Whole of Life insurance guarantees the payout of a lump sum whenever the policyholder dies, so long as the monthly premiums are maintained. Under whole of life cover, some of your monthly premiums are invested by the insurer into life funds. This means that both your premiums and your sum assured – which is the money paid out to your beneficiaries can change.
What are the different types of Whole Life insurance?
Whole of Life insurance cover comes in two main forms – maximum cover and balanced cover.
Balanced cover is the most popular form of whole of life insurance. Under this kind of policy, half of the premiums you pay to the insurer each month are paid into an investment fund.
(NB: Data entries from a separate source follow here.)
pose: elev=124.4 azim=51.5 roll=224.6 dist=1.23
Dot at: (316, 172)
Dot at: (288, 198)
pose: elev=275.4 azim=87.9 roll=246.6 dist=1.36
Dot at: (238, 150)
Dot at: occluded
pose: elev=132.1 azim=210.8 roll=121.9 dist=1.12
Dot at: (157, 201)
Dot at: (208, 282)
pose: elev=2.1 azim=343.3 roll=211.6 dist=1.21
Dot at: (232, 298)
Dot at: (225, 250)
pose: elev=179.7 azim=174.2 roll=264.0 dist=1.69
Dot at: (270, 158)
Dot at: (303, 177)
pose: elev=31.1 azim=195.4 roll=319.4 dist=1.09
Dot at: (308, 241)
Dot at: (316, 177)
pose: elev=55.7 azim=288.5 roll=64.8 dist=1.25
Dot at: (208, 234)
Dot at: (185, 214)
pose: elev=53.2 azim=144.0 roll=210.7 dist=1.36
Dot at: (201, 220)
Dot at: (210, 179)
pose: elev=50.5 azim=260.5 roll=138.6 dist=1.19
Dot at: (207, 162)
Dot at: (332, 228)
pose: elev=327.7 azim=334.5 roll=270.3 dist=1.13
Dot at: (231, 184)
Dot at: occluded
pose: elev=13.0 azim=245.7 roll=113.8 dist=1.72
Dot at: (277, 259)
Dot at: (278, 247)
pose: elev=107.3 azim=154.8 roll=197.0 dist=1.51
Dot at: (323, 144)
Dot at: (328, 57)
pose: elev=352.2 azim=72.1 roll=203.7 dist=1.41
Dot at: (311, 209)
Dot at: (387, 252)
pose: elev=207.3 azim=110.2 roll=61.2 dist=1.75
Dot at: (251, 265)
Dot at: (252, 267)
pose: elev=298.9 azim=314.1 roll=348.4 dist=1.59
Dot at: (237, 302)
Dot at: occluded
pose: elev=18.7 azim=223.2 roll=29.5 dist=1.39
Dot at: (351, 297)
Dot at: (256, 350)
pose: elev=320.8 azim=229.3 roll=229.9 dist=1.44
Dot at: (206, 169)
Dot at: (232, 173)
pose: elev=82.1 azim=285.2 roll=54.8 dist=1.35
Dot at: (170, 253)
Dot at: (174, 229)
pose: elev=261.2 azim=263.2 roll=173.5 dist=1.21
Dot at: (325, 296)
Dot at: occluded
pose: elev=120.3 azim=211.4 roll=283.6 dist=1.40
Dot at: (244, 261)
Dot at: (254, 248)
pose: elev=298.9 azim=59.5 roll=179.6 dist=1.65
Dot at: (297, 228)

The other half are saved and put towards your sum assured.
Maximum cover is when the initial premiums (as well as the sum assured) are guaranteed not to increase for the first 10 years of the policy. After this initial period, the plan is reviewed and, if it becomes necessary, the premiums may go up.
What are the advantages and disadvantages of Whole Life cover?
Whole of Life cover comes with distinct advantages and disadvantages.
The most obvious advantage of whole of life cover is that it pays out whenever you die. This is not like term life insurance which only pays out during an agreed term. Conversely then, the disadvantage of this is that the premiums will be more expensive, and will take a bigger slice out of your monthly income.
Whole of life policies are only suitable if you can afford to be flexible about the eventual payout to your dependants. If you can’t, a term insurance policy will be a better option.